:: JOB ::
Switch every "chart" in the lines below to "graph" and leave all else unchanged. Don't include the pictures in your answer.

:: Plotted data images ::
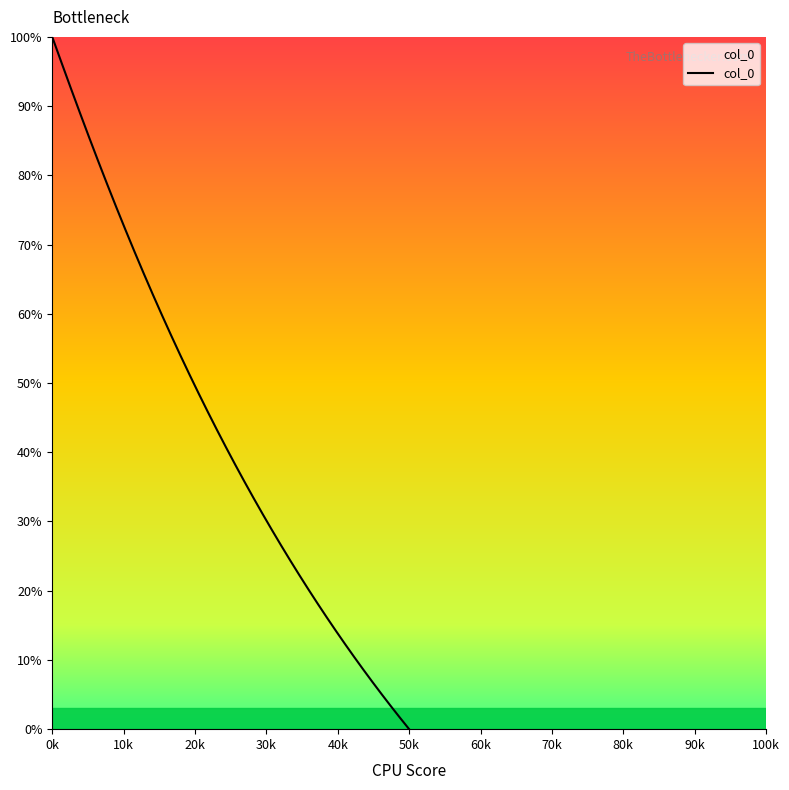

Which label corresponds to the largest value in the chart?

0k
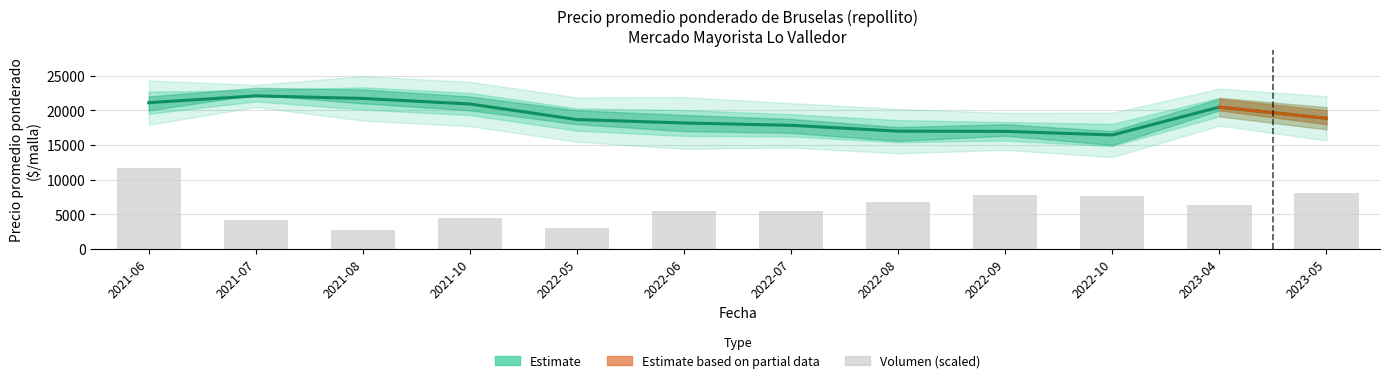

Reading right to left, transcribe all the data shown in this chart.

Precio promedio ponderado: 18850.0	20461.0	16446.0	16967.0	16994.0	17834.0	18173.0	18667.0	20909.0	21714.0	22079.0	21103.0
Volumen: 8017.2	6313.6	7616.4	7776.7	6834.7	5551.9	5411.6	3006.5	4409.5	2806.0	4169.0	11625.0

:: REPLY TO THE EXERCISE ::
Which label corresponds to the largest value in the graph?

0k

Reading right to left, transcribe all the data shown in this graph.

Precio promedio ponderado: 18850.0	20461.0	16446.0	16967.0	16994.0	17834.0	18173.0	18667.0	20909.0	21714.0	22079.0	21103.0
Volumen: 8017.2	6313.6	7616.4	7776.7	6834.7	5551.9	5411.6	3006.5	4409.5	2806.0	4169.0	11625.0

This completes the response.